Cramming Does Not Help Create Long-Term Memories
December 26, 2013

Spaced Learning Makes For Longer-Lasting Memories, Better Than Cramming

Ranjini Raghunath for - Your Universe Online

Those last-minute cramming sessions fueled by instant noodles and coffee might help you pass your exams. But they won’t help your brain remember things in the long term.

Scientists have long known that learning with breaks in between helps your brain remember things longer than when you try to cram it all in one go. Called the “spacing effect,” the phenomenon was first described by German psychologist Hermann Ebbinghaus in 1885.

Researchers had previously shown that this type of spaced learning helps boost the lifetime of nerve cells in the hippocampus - the part of the brain where long-term memories are formed.

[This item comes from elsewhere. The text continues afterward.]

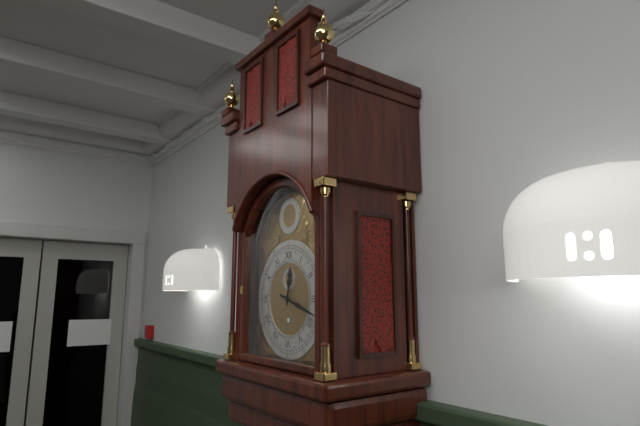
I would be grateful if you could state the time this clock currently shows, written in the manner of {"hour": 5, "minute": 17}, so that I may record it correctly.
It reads {"hour": 12, "minute": 18}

Now, a study conducted by researchers at the National Institute for Physiological Sciences, Japan throws light on what changes in the brain influence this long-term memory retention.

In their experiments, the researchers trained two groups of mice to track moving images and studied what is known as their horizontal optokinetic response - the reflex that helps you keep track of scenery when traveling in a train. One group was given breaks in between trials (“spaced” learning) while the others were given none (“massed” learning).

The mice were made to look at a quickly moving revolving image. A camera was used to track their eye movements to check for when they saw and responded to the image. After some initial difficulty, both groups of mice got used to the speed and were able to respond more quickly in subsequent trials.

However, mice that had ample rest in between trials were able to remember to adapt to the speed for a longer time, the researchers found. Giving them a break of just one hour between trials helped them remember what they had learned for more than four weeks.

The other group, which had been subjected to massed learning, was able to remember their training for only a week.

Memory retention in the hours following the training was linked to a drop in the number of nerve cell bridges and structural changes in a specific set of nerve cells called Purkinje cells. Purkinje cells play a vital role in controlling motor skills such as writing or walking. Defects in these cells can lead to poor learning or autism-like disabilities.

Changes in the Purkinje system happened very quickly for mice with spaced learning - within 4 hours after the training - while it took days for the other set of mice.

Spaced training also created repetitive peaks in specific signaling protein activity, while massed learning produced only one peak, after 20 minutes of training. As a result, recovery of information was faster, helping to form long-lasting memories in mice with spaced training, the researchers found.

The study was published in the journal Proceedings of the National Academy of Sciences.